**TEXT UNDER STUDY**:
----

Overview

Our goal with partitioning is to spread data and query load evenly across nodes. If the partitioning is unfair, so that some partitions have more data or queries than others, we call it skewed. A partition with disproportionately high load is called a hot spot.

Assigning records to nodes randomly will distribute the data evenly, but when we read a particular item, we have no way of knowing which node it is on, and so have to query all nodes in parallel. We can do better in the simple case where we always access a record by its primary key.

Partitioning by Key Range

A continuous range of keys (from some minimum to some maximum) can be assigned to each partition. If we know the boundaries between the ranges, we can easily determine which partition contains a given key. If we also know which partition is assigned to which node, we can make a request directly to the appropriate node.

The range of keys need not be evenly spaced, because the data may not be evenly distributed. These boundaries may be chosen manually by an administrator, or automatically by the database.

Within each partition, we can keep keys in sorted order (see SSTables and LSM-Trees). This allows easy range scans, and we can treat the key as a concatenated index in order to fetch several related records in one query (see Multi-column indexes).

----

**GIVEN INFORMATION**:
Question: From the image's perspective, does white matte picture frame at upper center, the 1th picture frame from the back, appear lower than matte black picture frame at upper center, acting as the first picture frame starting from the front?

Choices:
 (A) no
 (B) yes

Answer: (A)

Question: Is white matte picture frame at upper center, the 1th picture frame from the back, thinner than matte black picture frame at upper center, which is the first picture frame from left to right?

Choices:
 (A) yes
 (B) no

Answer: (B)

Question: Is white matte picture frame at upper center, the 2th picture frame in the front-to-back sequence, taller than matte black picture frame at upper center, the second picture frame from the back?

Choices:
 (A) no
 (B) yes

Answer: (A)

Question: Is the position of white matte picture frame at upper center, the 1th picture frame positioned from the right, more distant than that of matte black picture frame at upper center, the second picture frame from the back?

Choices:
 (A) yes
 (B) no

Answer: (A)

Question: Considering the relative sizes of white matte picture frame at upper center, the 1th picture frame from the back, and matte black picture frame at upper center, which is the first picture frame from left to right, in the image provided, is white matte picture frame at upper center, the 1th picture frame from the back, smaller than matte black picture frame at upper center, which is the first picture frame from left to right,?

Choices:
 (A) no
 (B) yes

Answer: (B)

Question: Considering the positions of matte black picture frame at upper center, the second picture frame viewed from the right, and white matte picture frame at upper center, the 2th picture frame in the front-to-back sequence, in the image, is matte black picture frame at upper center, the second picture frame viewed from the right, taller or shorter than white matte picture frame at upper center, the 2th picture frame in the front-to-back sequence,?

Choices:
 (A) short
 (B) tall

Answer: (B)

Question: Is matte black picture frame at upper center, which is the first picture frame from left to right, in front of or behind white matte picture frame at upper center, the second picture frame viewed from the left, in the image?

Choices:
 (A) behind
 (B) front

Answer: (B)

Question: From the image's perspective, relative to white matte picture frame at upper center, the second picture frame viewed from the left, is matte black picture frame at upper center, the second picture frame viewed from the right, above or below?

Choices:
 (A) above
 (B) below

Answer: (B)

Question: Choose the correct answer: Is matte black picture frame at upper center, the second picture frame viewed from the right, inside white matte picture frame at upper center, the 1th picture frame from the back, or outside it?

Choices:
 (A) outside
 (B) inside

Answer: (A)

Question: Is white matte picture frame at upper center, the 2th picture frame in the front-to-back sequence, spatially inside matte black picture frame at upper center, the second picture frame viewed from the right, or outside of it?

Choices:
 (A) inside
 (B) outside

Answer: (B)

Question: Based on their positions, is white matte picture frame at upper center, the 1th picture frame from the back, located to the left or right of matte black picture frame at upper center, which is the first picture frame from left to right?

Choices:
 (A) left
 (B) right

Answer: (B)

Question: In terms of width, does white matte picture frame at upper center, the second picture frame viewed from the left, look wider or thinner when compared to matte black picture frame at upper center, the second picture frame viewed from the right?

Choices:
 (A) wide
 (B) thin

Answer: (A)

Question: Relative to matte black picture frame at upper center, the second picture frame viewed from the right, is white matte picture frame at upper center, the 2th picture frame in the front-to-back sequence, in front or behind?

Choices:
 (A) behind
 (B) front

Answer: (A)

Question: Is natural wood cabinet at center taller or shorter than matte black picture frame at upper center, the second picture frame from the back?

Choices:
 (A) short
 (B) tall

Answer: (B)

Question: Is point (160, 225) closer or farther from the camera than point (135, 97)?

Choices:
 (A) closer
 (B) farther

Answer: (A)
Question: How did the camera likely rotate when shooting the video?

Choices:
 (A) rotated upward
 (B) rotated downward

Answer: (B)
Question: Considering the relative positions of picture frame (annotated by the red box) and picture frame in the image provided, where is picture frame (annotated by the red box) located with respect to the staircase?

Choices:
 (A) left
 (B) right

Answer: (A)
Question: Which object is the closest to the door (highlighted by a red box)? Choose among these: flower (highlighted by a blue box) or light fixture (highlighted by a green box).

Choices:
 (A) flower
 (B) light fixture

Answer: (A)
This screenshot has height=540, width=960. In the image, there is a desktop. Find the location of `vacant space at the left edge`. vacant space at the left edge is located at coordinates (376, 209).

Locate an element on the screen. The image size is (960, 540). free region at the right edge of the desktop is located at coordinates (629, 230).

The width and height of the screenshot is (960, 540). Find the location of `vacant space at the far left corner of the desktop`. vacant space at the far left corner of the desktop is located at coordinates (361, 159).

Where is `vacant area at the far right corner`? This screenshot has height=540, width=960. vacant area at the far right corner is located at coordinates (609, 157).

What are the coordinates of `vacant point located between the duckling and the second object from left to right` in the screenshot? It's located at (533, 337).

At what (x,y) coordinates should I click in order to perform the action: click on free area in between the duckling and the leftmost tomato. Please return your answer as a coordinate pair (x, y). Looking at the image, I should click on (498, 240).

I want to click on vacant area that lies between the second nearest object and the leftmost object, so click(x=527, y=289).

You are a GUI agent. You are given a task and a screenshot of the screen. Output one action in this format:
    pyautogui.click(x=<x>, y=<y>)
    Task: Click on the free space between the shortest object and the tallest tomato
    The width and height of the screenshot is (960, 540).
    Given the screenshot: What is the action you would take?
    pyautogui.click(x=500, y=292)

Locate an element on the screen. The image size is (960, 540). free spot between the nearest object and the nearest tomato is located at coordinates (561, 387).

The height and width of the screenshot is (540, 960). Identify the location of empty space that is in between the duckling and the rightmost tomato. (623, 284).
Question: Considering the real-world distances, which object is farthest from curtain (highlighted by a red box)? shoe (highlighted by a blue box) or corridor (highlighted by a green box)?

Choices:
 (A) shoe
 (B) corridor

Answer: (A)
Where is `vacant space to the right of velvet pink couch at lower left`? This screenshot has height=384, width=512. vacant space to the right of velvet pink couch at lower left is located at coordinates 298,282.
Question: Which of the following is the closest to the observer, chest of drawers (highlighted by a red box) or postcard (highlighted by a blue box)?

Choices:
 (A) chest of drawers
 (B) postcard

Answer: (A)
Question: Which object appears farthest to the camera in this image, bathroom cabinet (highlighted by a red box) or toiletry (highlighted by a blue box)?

----

**PROBLEMS TO SOLVE**:
1. From the passage on partitioning, list every case where something is assigned to something else, naming what is assigned and what it goes to.
2. Please carry on the passage on partitioning from its final sentence.

**PER-TASK OUTPUTS**:
1.
- Records are assigned to nodes (randomly).
- A continuous range of keys is assigned to each partition.
- Partitions are assigned to nodes.

2.
The downside of key-range partitioning is that certain access patterns can lead to hot spots. If the key is timestamp, then the partitions correspond to ranges of time - e.g. one partition per day. Because data is written as the measurements occur, all the writes end up going to the same partition (the one for today), so that partition can be overloaded with writes while others sit idle.

To avoid this problem, we could use something else as the first element of the key. For example:

  • We could prefix each timestamp with a client name.
  • The partition is first by client name and then by time.
  • When we want to fetch the values of multiple clients within a time range, we perform a separate range query for each client name.

Partitioning by Hash of Key

Because of the risk of skew and hot spots, many distributed datastores use a hash function to determine the partition for a given key. A good hash function takes skewed data and makes it uniformly distributed even if keys are very similar.

Once we have a suitable hash function we assign each partition a range of hashes. The partition boundaries can be evenly spaced, or they can be chosen pseudorandomly.

The downside of hash-based partitioning is that we can’t efficiently perform range queries. Keys that were once adjacent are now scattered across all the partitions, so their sort order is lost.

Cassandra achieves a compromise between the two partitioning strategies:

  • A table can be declared with a compound primary key consistent of several keys.
  • The first part of the compound key is hashed to determine the partition.
  • The other columns are used as a concatenated index for sorting the data in Cassandra’s SSTables.
  • Queries therefore cannot search for a range of values within the first column of a compound key, but if it specifies a fixed value for the first column, it can perform an efficient range scan over the other columns of the key.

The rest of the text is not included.